İkincisi, terör örgütleri petrol tankerlerine ve ulaşım kanallara saldırmak için arıyorlar. DAEŞ, Doğu-Batı bağlantıları Çin'in çabaları istikrarsızlaştırmak için sadece tehdit değil, aynı zamanda Sincan onun hilafetinin bir parçası ilan etti. Irak'ta DAEŞ oluşturduğu tehditler ile Irak'taki birçok Çinli işletmeyi işlerini askıya almaya veya kapatmaya zorlamıştır. Sonuç olarak, Çin terör örgütüne karşı tavır almıştır.

Üçüncüsü, sivil-ekonomik faktörler, bazı ülkelerde, özellikle yolsuzluk sorunları, Çinli yatırımcıların çıkarlarına zarar olabilecek.

Dördüncüsü, nükleer anlaşmazlık nedeniyle İran'a uygulanan ABD öncülüğündeki yaptırımlar ile bölgedeki Çinli enerji politikasının kısıtlı olması. Yaptırımların sıkılaştırılması önce İran, Suudi Arabistan ve Rusya'dan sonra Çin ham petrolün üçüncü büyük tedarikçisi olmuştu. Yaptırımların uygulanması dolayısıyla Amerika Birleşik Devletleri ve Avrupa ile güçlü diplomatik ilişkileri korumak için, Çin İran'dan ithalatını azalttı.

Son olarak, yoğunlaşan Suudi-İran rekabetinin şüphesiz bölgedeki enerji ilişkilerini korumak ve daha da geliştirmek için Çin'in çabaları karmaşık olmuştur.

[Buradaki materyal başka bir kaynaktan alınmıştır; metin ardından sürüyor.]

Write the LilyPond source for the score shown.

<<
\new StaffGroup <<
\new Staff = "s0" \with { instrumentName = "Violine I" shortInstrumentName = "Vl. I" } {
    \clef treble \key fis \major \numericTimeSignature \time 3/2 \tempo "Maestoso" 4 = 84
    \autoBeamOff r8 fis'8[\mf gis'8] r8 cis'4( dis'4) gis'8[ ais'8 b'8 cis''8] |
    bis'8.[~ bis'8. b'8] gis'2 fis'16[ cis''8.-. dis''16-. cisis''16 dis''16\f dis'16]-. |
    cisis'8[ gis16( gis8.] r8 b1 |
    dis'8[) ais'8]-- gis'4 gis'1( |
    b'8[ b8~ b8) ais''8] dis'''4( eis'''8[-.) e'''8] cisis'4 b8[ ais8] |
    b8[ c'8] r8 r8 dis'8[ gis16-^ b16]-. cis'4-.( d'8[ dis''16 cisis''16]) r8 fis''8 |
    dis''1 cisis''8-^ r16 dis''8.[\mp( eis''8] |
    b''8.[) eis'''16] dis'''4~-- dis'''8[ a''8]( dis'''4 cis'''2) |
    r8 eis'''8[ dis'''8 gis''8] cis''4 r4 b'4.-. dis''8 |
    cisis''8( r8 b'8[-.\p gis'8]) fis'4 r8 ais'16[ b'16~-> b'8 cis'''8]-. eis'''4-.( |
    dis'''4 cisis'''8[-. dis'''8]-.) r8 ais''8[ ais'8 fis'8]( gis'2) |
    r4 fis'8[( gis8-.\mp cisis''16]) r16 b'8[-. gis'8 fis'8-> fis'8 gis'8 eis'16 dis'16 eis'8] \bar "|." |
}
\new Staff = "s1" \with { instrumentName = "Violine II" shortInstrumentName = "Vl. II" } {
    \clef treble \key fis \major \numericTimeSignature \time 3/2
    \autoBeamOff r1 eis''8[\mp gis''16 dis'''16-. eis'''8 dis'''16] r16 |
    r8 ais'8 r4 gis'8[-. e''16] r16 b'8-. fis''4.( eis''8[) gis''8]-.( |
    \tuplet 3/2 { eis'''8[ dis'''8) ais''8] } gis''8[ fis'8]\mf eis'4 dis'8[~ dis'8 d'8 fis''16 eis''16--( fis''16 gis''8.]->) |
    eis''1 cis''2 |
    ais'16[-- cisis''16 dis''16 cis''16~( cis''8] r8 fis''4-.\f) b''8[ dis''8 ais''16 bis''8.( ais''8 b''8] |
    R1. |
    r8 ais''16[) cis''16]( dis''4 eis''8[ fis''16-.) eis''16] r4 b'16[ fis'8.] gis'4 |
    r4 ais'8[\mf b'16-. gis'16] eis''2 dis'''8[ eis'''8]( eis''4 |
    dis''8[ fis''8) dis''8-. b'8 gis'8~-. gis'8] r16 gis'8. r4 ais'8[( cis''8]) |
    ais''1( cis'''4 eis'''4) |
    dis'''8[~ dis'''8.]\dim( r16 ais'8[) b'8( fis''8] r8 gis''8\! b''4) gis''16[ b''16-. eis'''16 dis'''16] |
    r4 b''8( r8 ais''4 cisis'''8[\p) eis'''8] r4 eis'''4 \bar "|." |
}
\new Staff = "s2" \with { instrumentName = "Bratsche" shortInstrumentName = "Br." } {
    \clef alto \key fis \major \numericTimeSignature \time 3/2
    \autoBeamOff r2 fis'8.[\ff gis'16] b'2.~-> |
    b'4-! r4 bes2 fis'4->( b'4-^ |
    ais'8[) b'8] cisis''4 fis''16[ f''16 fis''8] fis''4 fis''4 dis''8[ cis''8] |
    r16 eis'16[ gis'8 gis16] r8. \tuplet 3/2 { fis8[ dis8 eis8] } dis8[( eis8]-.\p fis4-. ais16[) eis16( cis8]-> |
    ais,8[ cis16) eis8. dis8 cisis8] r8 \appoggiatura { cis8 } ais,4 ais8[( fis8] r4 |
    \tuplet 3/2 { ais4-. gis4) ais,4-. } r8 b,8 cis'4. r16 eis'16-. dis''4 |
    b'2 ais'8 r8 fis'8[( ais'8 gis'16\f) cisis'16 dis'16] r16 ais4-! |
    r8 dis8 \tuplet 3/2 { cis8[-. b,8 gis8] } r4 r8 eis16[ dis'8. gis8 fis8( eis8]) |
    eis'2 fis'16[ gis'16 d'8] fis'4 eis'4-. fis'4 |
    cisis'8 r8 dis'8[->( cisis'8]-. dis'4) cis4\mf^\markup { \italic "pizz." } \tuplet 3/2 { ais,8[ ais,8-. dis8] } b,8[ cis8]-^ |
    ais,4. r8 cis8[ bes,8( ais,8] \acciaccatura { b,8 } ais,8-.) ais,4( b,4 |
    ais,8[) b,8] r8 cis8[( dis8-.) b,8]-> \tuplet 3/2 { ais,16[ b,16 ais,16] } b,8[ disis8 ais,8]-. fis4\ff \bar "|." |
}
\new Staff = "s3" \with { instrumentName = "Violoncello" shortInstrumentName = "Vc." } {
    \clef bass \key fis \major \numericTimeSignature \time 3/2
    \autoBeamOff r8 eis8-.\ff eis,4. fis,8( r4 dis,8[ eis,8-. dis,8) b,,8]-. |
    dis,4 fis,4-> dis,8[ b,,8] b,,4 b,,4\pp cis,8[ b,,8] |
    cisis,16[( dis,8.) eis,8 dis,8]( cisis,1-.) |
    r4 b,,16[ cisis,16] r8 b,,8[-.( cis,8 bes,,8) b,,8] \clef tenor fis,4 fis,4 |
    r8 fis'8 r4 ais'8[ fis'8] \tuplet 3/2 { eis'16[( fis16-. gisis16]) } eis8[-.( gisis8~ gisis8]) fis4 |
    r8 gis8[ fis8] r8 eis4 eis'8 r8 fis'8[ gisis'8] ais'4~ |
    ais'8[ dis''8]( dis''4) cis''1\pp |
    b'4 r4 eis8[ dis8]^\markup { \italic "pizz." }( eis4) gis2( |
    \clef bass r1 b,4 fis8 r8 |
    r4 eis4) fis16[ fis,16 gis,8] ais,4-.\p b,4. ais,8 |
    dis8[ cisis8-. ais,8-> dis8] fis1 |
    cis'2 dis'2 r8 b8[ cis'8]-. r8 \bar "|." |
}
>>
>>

Bununla birlikte, Çin ve Ortadoğu arasındaki enerji işbirliğinin sağlam bir temele dayanmaktadır. Çin büyük bir enerji tüketicisi olduğundan enerji için talep yükselmeye devam ediyor. Orta Doğulu tedarikçiler bir bütün olarak Çin ve Asya'daki kendi pazar paylarını genişletmek için istekliydiler. Ayrıca, Çin artık sadece Ortadoğu enerji piyasasında yatırım yapmak ama petrol ve gaz ithalatı için ödeme olarak kullanılabileceğini döviz rezervleri 3.7 trilyon $’dan fazla kaynağa sahiptir. Çin kendisini özellikle petrokimya sektöründe, bölgeden kamu ve özel yatırımcılar için cazip bir ortam haline gelmiş iken Çinli enerji şirketleri, Ortadoğu'daki enerji geliştirme projelerine katılmak için uzmanlığa sahip. Genel olarak Çin, Çin-Ortadoğu enerji işbirliği için sağlam bir temel stratejik yaratarak, İsrail ve İran dahil olmak üzere tüm Ortadoğu ülkeleri ile iyi siyasi ilişkiler geliştirmeyi başarmıştır.

SONUÇ

Geniş kapsamında "Tek Kuşak Tek Yol" stratejisi, Çin Ortadoğu enerji politikası ilerletirken uzun zamana dayanan güvenilir bir Çin-Arap stratejik işbirliği ilişki kurmak istiyor. Ortadoğu'nun enerji kaynaklarına bağımlılığı önlemek için, Çin de diğer yurtdışı enerji kaynakları ve ulaşım kanalları aramaya devam edecektir. Riskler ve Orta Doğu'dan gelen enerji ithalatının ile ilişkili zorluklara rağmen, Çin bölge ülkeleri ile güçlü ilişkiler kurmuş ve önümüzdeki yıllarda daha da bu ekonomik bağları geliştirecektir.